Return each line of the listing below, unchanged, and omit the images.

▸ **INFORMATION PROVIDED**
—————

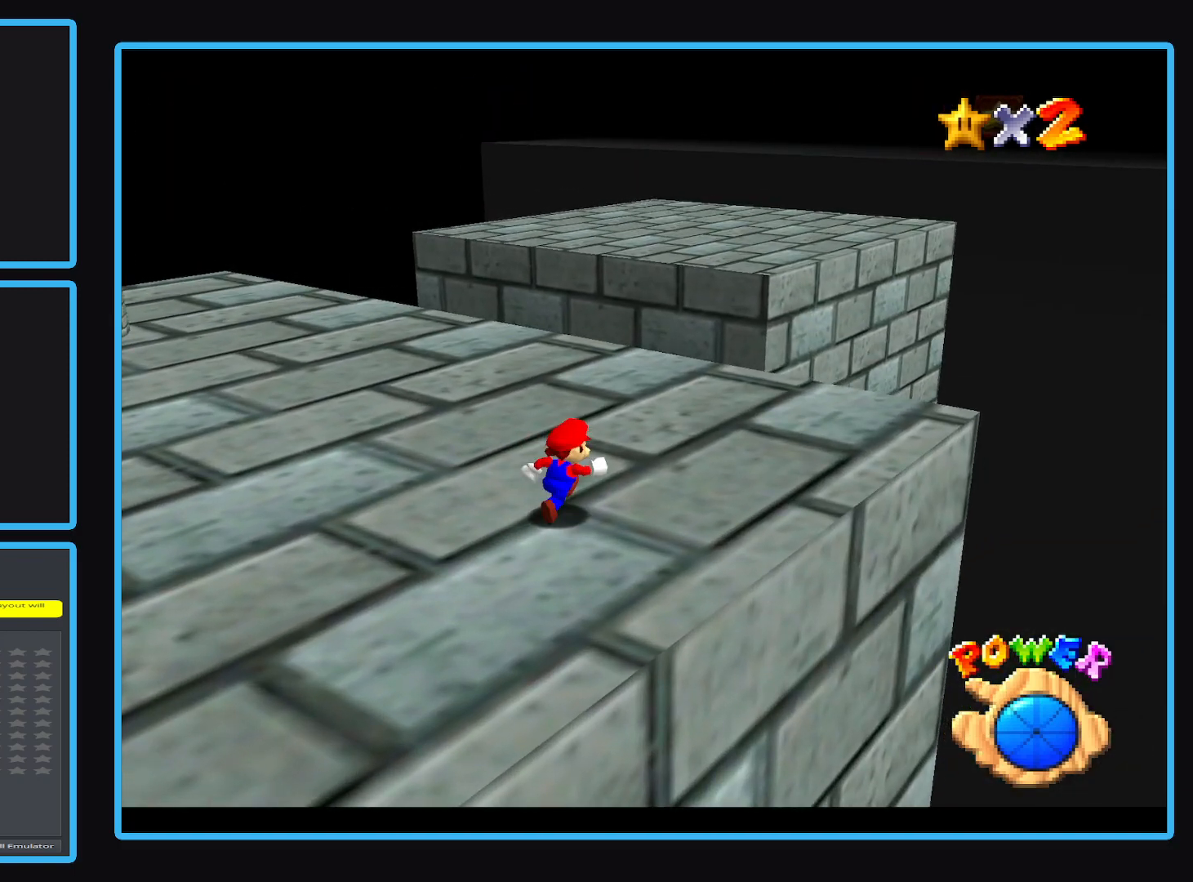
{"buttons": [], "left_stick": "up", "events": [[417, "left_stick", "up"]]}
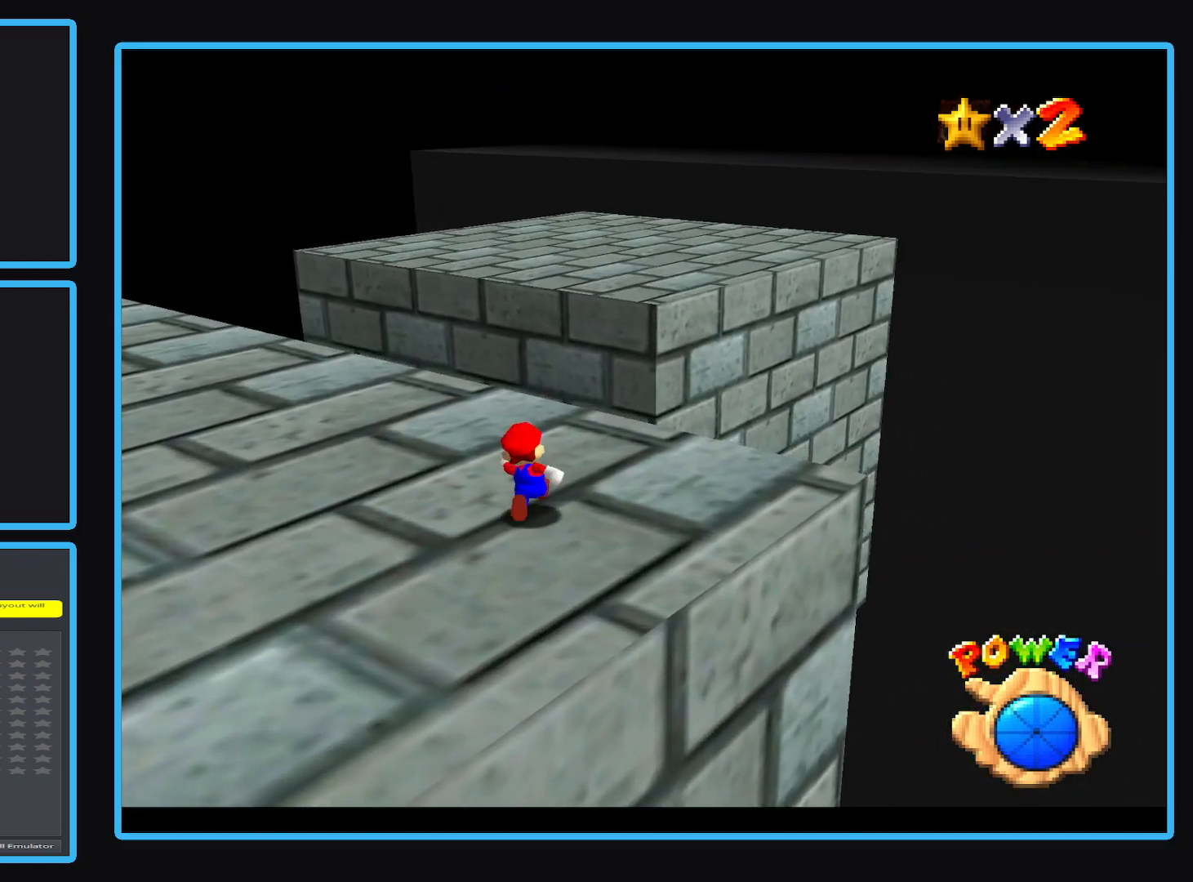
{"buttons": [], "left_stick": "left", "events": [[50, "left_stick", "up-left"], [300, "left_stick", "left"]]}
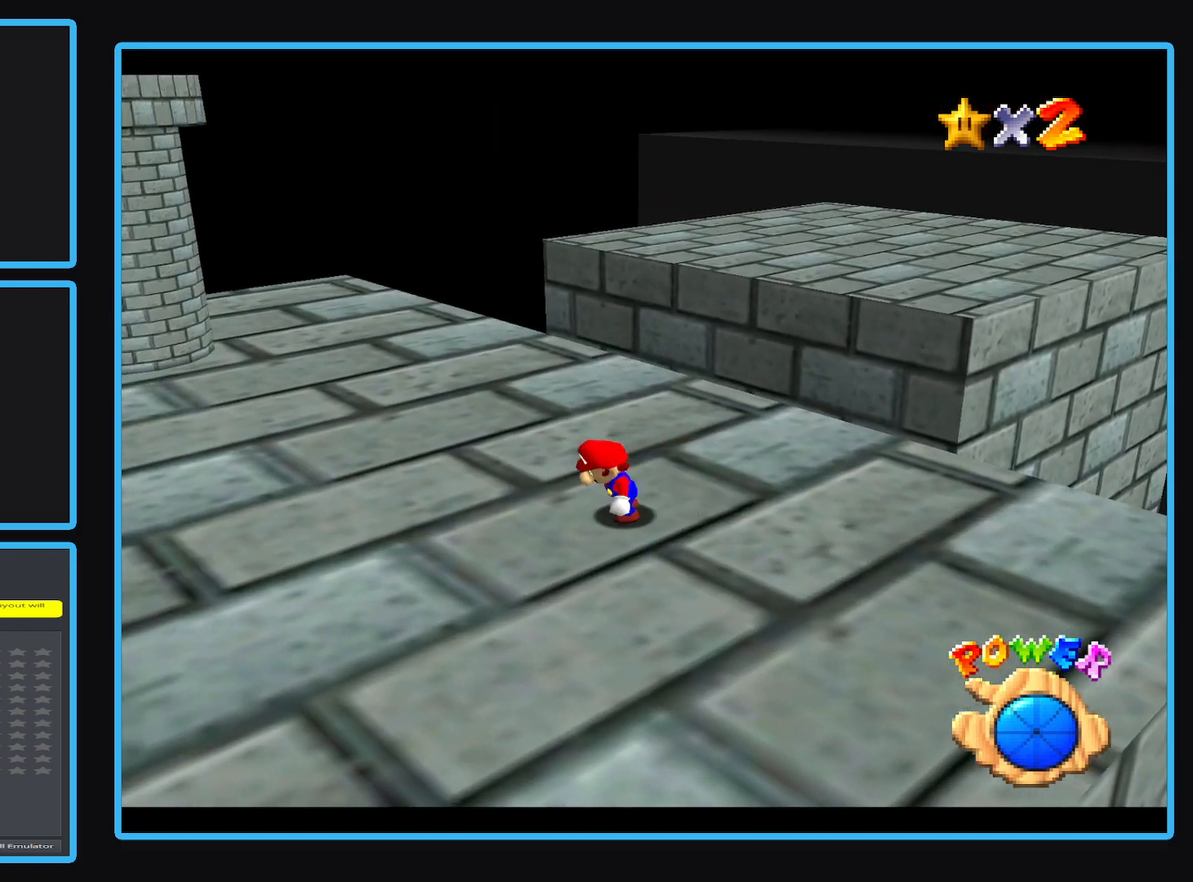
{"buttons": [], "left_stick": "down-left", "events": [[83, "left_stick", "down-left"]]}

—————

▸ **OUTPUT OF THE TASK**
{"buttons": [], "left_stick": "up", "events": [[417, "left_stick", "up"]]}
{"buttons": [], "left_stick": "left", "events": [[50, "left_stick", "up-left"], [300, "left_stick", "left"]]}
{"buttons": [], "left_stick": "down-left", "events": [[83, "left_stick", "down-left"]]}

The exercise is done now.